The final four QSOs on 2FM were all with mobiles; G3WTO/M – John on the M6, G4FBC/M – Ron on the A66 near Blencathra, G0HIK/M – Nick walking on Kirby moor and M1AVV – Simon, after testing a 6m vertical antenna on Gummer’s Howe. John and Ron were both having their respective troubles; namely avoiding debris on the road. On the M6 a policeman was dicing with death trying to remove the ‘front part of a car’ from the carriageway, whilst the A66 westbound had the contents of a roof box strewn across it.
With a flat battery on the 4m rig, this wouldn’t be straightforward. Luckily I had a DC lead to fit the IC-E90. After plugging this into its side and removing the battery from the VX150, I tried to manually press the wires against the pos. and neg. battery terminals. Though intermittent at times, I was lucky enough to raise Mike G4BLH on 70.450 MHz with 59 / 49 reports using my 4m half-wave vertical. After Mike was Geoff G4WHA/M who had failed to QSO on 2m but easily made it through on 4. Finally Mike’s spot brought in John MW1FGQ.
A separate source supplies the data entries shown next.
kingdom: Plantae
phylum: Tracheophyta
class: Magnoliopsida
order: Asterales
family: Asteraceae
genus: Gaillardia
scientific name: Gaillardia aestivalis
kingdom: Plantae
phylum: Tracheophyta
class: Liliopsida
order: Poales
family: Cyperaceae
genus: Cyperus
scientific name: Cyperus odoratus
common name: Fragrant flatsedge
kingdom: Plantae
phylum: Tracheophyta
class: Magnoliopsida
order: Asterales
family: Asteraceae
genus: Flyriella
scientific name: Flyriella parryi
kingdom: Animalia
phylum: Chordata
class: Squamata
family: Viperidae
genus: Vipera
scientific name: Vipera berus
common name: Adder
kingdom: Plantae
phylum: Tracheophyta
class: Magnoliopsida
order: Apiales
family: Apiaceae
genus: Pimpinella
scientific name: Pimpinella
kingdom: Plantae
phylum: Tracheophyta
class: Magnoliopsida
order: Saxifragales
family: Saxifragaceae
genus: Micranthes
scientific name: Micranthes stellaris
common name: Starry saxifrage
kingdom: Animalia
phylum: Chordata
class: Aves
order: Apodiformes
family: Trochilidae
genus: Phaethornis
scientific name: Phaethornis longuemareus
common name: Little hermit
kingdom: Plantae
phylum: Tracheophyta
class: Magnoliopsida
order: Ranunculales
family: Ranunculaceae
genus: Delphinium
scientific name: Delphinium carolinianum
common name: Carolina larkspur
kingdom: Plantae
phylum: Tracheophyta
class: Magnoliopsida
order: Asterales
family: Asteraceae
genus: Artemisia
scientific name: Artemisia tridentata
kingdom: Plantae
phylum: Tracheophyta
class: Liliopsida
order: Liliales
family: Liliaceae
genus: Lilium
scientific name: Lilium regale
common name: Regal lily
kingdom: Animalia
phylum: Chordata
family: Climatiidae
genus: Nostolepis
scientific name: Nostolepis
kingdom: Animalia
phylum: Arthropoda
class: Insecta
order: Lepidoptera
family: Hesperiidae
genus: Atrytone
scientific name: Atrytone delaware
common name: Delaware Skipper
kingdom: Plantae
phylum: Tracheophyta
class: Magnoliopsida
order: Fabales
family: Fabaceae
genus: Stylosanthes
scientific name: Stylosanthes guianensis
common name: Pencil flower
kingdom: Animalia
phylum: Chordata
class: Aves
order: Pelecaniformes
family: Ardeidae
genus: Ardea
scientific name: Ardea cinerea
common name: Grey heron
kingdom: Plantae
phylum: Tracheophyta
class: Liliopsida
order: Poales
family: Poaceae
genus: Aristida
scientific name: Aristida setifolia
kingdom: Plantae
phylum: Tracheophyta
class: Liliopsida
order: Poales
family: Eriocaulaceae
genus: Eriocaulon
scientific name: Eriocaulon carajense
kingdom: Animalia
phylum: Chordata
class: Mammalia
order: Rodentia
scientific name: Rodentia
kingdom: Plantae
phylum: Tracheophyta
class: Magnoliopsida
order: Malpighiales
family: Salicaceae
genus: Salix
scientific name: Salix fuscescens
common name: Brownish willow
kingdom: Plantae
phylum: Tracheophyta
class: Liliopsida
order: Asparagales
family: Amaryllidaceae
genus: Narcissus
Wow! 12 QSOs. It had been a totally different SOTA experience and really easy going for once. There was less to carry too, which was no bad thing on path-free tussock. I chose what I thought might be a better return route; initially following the path which goes along high ground to Swarth Fell but leaving it at the pond (SD7542 9740). From here I walked a semicircle back to the car; again finding only the occasional animal path and enough hidden bog to fill one boot. The car was gained by 17:18 and I was back in Killington for 17:48.
Total: 12 QSO’s, comprising:
9 on 2m-FM.
3 on 4m-FM.
Approx 390m ascent / 7.1 km (4.4 miles.)
Thanks to all stations worked and for spotting by G4BLH.
Thanks to Susan & John of Killington for a nice weekend.